Hiring a PCA can be daunting, but could be beneficial if one’s needs require more help than just bathing and dressing. Many people use ads posted at local universities and on Craigslist to find PCAs. It is important to create a clear contract to communicate what the expectations are and to run background checks on any person you plan to hire as a PCA. Also, the employer is responsible for Social Security taxes, even if the PCA is paid in cash. It is also important to check the homeowner’s insurance policy for worker’s comp coverage to protect both employer and employee.
If planning to advertise for a PCA, consider using our Printable PDF Example of PCA ad and Interview Questions
The same things that were important pre-injury are doubly so now. Proper nutrition and an exercise regimen will allow for easier weight management. Weight management is important on both ends of the spectrum. Being underweight causes bony prominences to protrude with no cushioning to protect the skin from pressure ulcers and poor nutrition impedes proper healing of any wounds. However, on the flip side, being overweight makes transfers harder, puts more strain on the shoulders and creates skin folds where moisture and friction combined can cause pressure ulcers.
It is extremely beneficial to continue a standing program once at home, as well.

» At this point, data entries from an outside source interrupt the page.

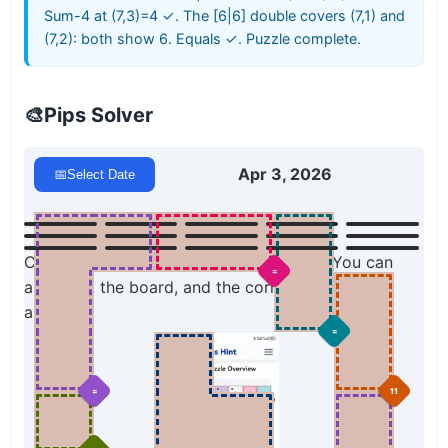
Sum-4 at (7,3)=4 ✓. The [6|6] double covers (7,1) and
(7,2): both show 6. Equals ✓. Puzzle complete.
🎨
Pips Solver
Apr 3, 2026
📅
Select Date
Click a domino to place it on the board. You can
=
also click the board, and the correct domino will
appear.
=
=
11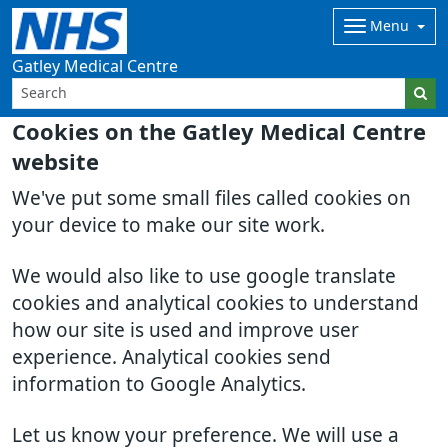
Menu
Gatley Medical Centre
Cookies on the Gatley Medical Centre
website
We've put some small files called cookies on
your device to make our site work.
We would also like to use google translate
cookies and analytical cookies to understand
how our site is used and improve user
experience. Analytical cookies send
information to Google Analytics.
Let us know your preference. We will use a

Standing and other various forms of load-bearing activity promote healthy bone density, lessening the chance of early onset osteoporosis. Standing also contributes to maintaining good blood pressure, decreasing contractures and improving circulation. New and used standing frames can easily be found on the internet.

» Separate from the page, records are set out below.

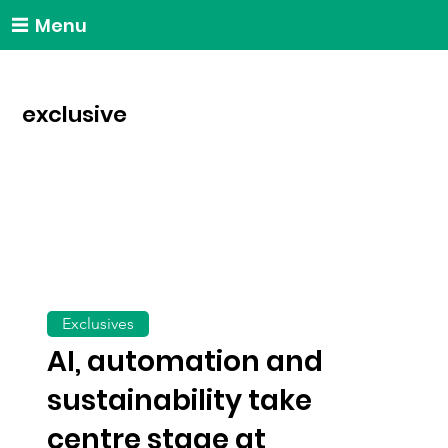
Menu
exclusive
Exclusives
AI, automation and
sustainability take
centre stage at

In general, finding adaptive hobbies or sports and keeping an active lifestyle will aid in overall health, not only physically, but mentally.
Talk to a physiatrist because there are multiple procedures available to help make independence achievable, especially for those with limited hand function. Tendon transfer surgery is a type of hand surgery that is performed in order to improve lost hand function. A functioning tendon is shifted from its original attachment to a new one to restore the ability to “pinch.” The ability to “pinch” enables people to grasp objects, like a fork, pen or catheter, without the use of assistive devices. Other surgeries make daily catheterizing easier, especially for females. For example, the Mitranoff procedure creates a small tunnel from the bladder to the outside of the body, usually to the belly button. This tunnel is used to empty the bladder with a catheter reducing the need for getting completely undressed. The suprapubic catheter is another option that avoids major surgery like the Mitranoff procedure. A suprapubic catheter is an indwelling catheter which drains when unplugged into a urinal or into a leg bag. It is minimally invasive and can be removed.